The manor of Monrepos was established by Baron Ludwig Heinrich von Nicolay who bought this parcel of land in 1788. The estate was considered a jewel of Old Finland and belonged to his descendants until the Soviet takeover in 1944. The core of the baronial estate consists of the Neoclassical main house (designed by Giuseppe Antonio Martinelli) (today derelict) and the library house.

The seaside park is strewn with glacially deposited boulders, scenic cliffs and wooden pavilions. It is considered a landmark in the evolution of the Romantic taste for landscape gardening. The mausoleum of Baron Nicolay was designed by Pietro Gonzago and frescoed by Johann Jacob Mettenleiter.

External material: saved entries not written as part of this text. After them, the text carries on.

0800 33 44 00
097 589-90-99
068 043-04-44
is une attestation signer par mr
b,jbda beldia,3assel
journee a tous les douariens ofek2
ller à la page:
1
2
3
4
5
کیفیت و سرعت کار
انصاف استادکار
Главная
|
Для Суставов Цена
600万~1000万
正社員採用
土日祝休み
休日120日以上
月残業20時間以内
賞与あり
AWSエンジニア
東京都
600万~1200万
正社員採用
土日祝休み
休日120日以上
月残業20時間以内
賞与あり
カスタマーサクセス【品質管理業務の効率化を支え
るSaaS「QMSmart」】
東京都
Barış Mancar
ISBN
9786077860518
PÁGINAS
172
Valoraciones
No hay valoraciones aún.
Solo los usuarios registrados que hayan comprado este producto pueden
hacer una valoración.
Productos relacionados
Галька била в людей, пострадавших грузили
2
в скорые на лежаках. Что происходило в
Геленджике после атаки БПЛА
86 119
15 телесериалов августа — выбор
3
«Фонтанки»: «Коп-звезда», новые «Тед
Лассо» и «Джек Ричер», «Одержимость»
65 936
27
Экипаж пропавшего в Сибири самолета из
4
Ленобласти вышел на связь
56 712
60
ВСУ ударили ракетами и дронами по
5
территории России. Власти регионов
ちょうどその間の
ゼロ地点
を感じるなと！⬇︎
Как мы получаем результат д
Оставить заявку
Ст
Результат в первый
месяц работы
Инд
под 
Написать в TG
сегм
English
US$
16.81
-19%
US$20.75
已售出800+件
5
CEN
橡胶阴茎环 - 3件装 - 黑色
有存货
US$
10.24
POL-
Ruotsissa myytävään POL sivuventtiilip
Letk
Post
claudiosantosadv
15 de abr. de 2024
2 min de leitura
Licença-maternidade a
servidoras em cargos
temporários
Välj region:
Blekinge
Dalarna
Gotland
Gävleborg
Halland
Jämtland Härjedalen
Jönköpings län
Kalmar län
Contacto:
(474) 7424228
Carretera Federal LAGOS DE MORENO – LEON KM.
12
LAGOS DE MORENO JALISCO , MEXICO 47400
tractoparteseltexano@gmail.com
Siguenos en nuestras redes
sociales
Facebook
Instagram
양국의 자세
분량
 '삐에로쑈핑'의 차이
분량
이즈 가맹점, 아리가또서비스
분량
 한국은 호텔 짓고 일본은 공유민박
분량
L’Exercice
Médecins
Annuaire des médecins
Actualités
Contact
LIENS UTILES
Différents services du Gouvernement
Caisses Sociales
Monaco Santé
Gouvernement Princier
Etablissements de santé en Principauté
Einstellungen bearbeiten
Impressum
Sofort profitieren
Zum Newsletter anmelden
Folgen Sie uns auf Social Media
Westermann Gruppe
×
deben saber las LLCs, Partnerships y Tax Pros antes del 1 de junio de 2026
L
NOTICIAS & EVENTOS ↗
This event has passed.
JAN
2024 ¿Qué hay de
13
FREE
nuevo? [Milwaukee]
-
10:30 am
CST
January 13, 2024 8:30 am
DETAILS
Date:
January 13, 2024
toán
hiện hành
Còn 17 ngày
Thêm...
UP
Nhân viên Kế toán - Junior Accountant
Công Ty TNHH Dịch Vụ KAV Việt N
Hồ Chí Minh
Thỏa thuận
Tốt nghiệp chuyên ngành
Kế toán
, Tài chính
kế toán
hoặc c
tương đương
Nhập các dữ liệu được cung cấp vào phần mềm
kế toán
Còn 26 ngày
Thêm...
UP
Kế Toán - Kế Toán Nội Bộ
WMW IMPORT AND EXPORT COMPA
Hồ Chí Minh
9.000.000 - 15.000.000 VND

Ludwig Heinrich's only son and successor, Baron Paul von Nicolay, was the Russian ambassador in Copenhagen from 1816 to 1847. His wife Alexandrine Simplicie de Broglie (the 2nd Duke's granddaughter) commissioned from Charles Heathcote Tatham an obelisk commemorating her brothers slain in the Napoleonic Wars. Auguste de Montferrand, Andreas Shtakenshneider and Gotthelf Borup also designed pavilions and statuary for Monrepos.

The park is noted for its rocks, mostly from the old Wiborgite granite (which is named after Vyborg), and for some glacial formations of up to 20 m high. Some 50 species of plants can be found, some of them being rare. Its fauna is diverse as well.